4.2. Sensor Calibration at Constant Soil Volume

When the capacitive sensor volume of influence did not change during measurements, we supposed we operated at a constant soil volume. This experimental section is devoted to constant volume measurement with GWC as a parameter.

Similarly, to the procedure described in Section 4.1, dry sand was prepared in an oven at 110 °C, then 950 g of silica sand was poured into the graduated cylinder, and eight different weights of distilled water were added, spaced of 2.5%, starting from 2.5% up to 20.0%. The soil-water mixture were obtained by hand. Then, each sample two capacitive sensors were driven into the soil sample in two different positions and repeated measurements were acquired. Figure 11 shows the experimental results. The correlation coefficient of the data was −0.945, relatively far from −1, suggesting a low probability for a linear relationship between the output voltage and the GWC. Error bars represented three times the sample standard deviation, i.e., 0.124 V, calculated with respect to a second order fitting polynomial $V_{out}=A·GW{C}^2+B·GWC+C$. An additional three-parameter exponential fitting $V_{out}=A·e^{GWC/B}+C$ was also attempted and we obtained a very similar threefold sample standard deviation of 0.122.

5. Discussion

The experimental results shown in Figure 10 clearly show that that porosity severely affects capacitive soil moisture measurements. If not properly taken into account, this effect could undoubtedly invalidate the results of this type of measurements. Referring to the experimental data of Figure 11, even if the error bars are relatively wide, the constant volume concept helped us obtain a well-defined trend of the output voltage as a function of GWC, with a positive influence on the accuracy of the measurement.

We presently do not know precisely the active volume of influence of the coplanar sensor capacitor. Measurements and electromagnetic simulations are in progress. However, we can assume this volume as a constant even in situ applications, at least for the necessary period of measurement, in the absence of soil volume changes due to any applied actions, including environmental loads.
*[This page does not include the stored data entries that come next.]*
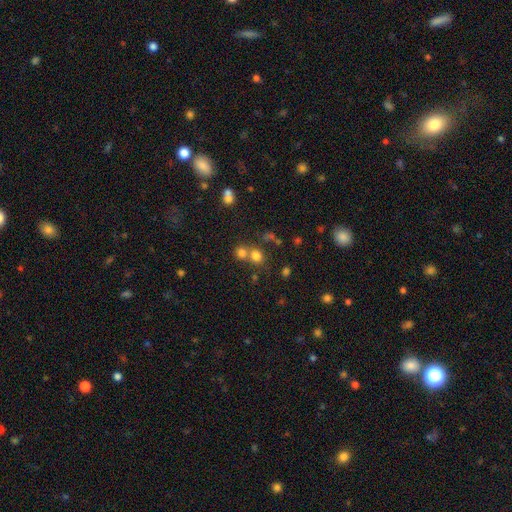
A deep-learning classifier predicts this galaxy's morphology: Smooth or featured?
  - smooth: 73% *
  - star or artifact: 18%
  - featured or disk: 9%
How rounded?
  - round: 83% *
  - in between: 16%
  - cigar-shaped: 1%
Merging?
  - none: 52% *
  - merger: 39%
  - minor disturbance: 6%
  - major disturbance: 3%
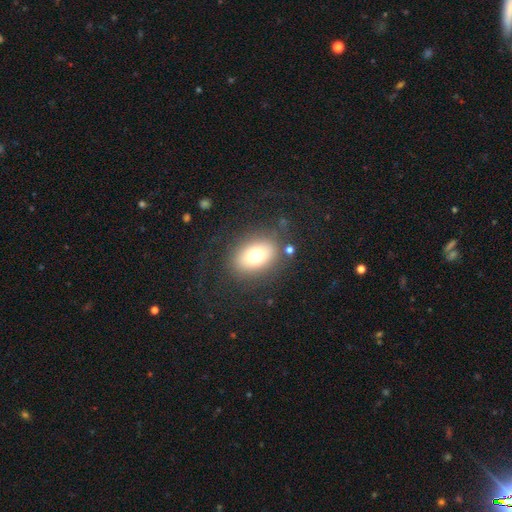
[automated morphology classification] This appears to be a smooth galaxy with no disk features (73%) that is in between round and cigar-shaped (71%). Merging: none (80%).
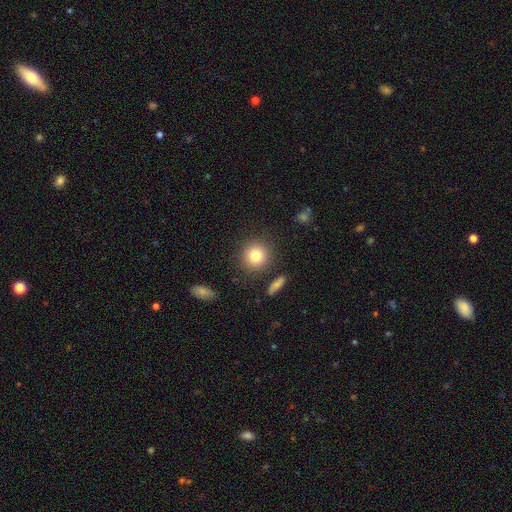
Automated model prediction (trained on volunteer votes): smooth-or-featured: smooth: 81% | star or artifact: 10% | featured or disk: 9%
  how-rounded: round: 90% | in between: 9% | cigar-shaped: 1%
  merging: none: 86% | minor disturbance: 8% | merger: 3% | major disturbance: 3%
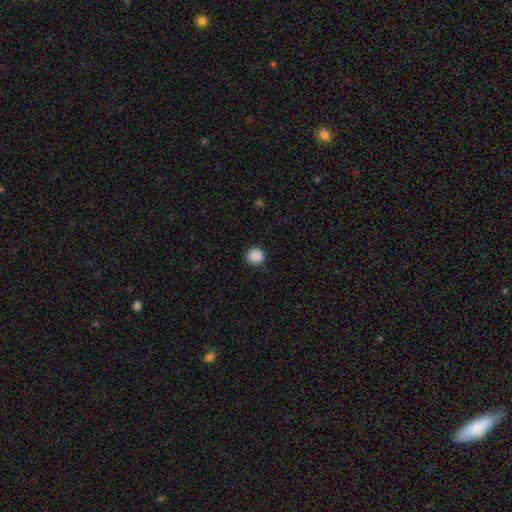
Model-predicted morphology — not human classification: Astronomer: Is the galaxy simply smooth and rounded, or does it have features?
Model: smooth — 89%.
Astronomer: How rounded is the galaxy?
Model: round — 92%.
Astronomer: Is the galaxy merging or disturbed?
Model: none — 88%.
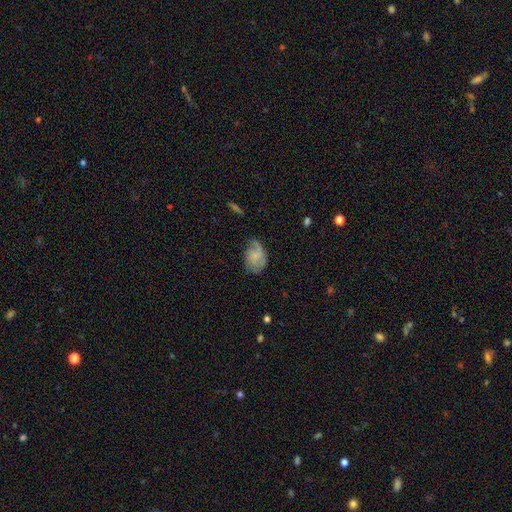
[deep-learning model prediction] A smooth galaxy with no disk features (51%) that is in between round and cigar-shaped (80%). Merging: none (49%).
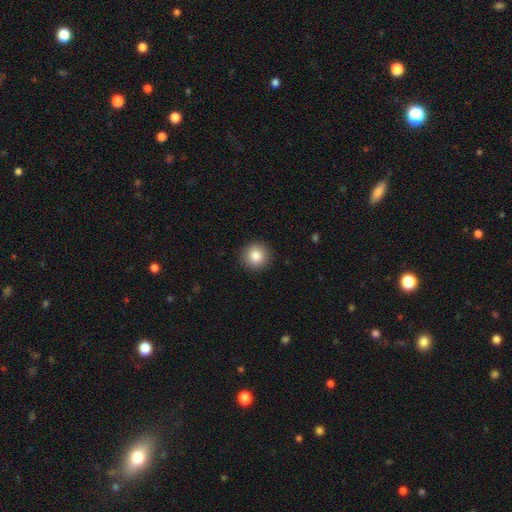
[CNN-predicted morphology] smooth-or-featured: smooth: 86% | star or artifact: 9% | featured or disk: 5%
  how-rounded: round: 93% | in between: 6% | cigar-shaped: 1%
  merging: none: 92% | minor disturbance: 5% | major disturbance: 2% | merger: 1%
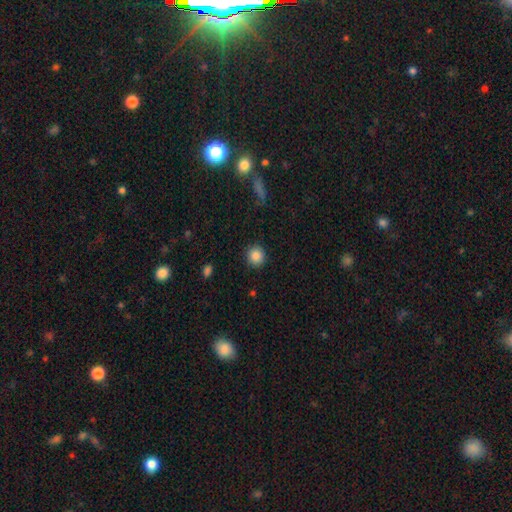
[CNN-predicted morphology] This is clearly a smooth galaxy (86%). How rounded: clearly round (90%). Merging: clearly none (89%).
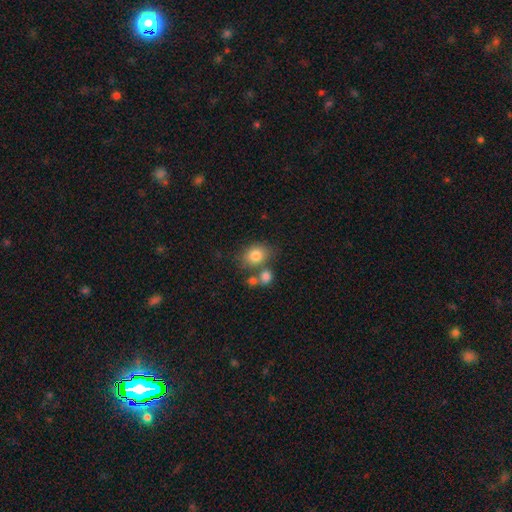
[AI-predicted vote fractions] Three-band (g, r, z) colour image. It shows a smooth galaxy with no disk features (80%) that is round (54%). Merging: none (58%).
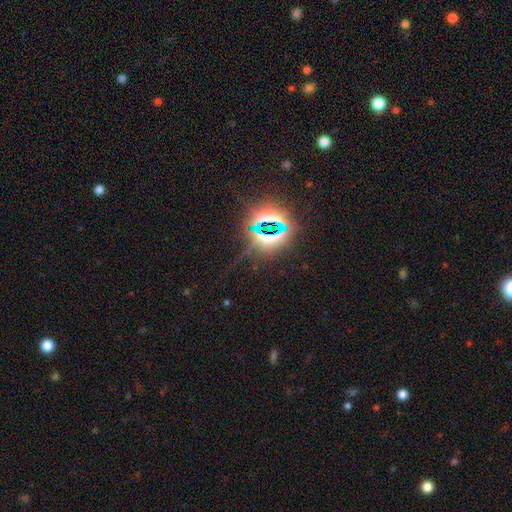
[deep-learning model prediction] This appears to be a star or artifact, not a galaxy (79%).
Results shown in Section 4.2 demonstrate that, at least for a well-defined type of soil, silica sand in this case, for a constant ${\gamma }_{dry}$ (see again Equation (2)), coplanar capacitive sensors yielded a reliable relationship between output voltage and gravimetric water content. In addition, for a given soil, viz. for a given value of ${\gamma }_{dry}$ again, due to Equation (3) our measurements could bring to a corresponding estimate of the volumetric water content. Of course, for different types of soil and for different values of the dry unit weight, a calibration is required.

6. Conclusions

The experimental and accurate determination of soil moisture or soil water content is a matter of great importance in different scientific fields. In this paper, a commercial “capacitive” soil moisture sensor typically housed in low-cost distributed nodes for IoT applications was experimentally characterized in order to get acquainted on how the sensor operates. A detailed analysis on the sensor’s electrical circuit was initially carried out. The sensor response with constant GWC using a varying sample volume was investigated. The obtained results indicated that sample preparation strongly influenced the capacitive sensor measurements; different levels of soil sample compaction induced significant relative differences of the sensor output voltage. For this reason, constant sample volume characterizations were carried out and a well-defined trend of the output voltage as a function of GWC was found, as shown in Equation (2). Even if the error bars are relatively wide, the constant volume concept helped us obtain reproducible results, with a positive influence on the accuracy of the measurement. Therefore, at least for a well-defined type of soil at constant volume, the coplanar capacitive sensors yielded a reliable relationship between output voltage and GWC. Although the experimental investigation is still in progress, the results obtained from this study appear to be promising. A possible use of such capacitive sensors for water content measurements in the field will be the object of further research.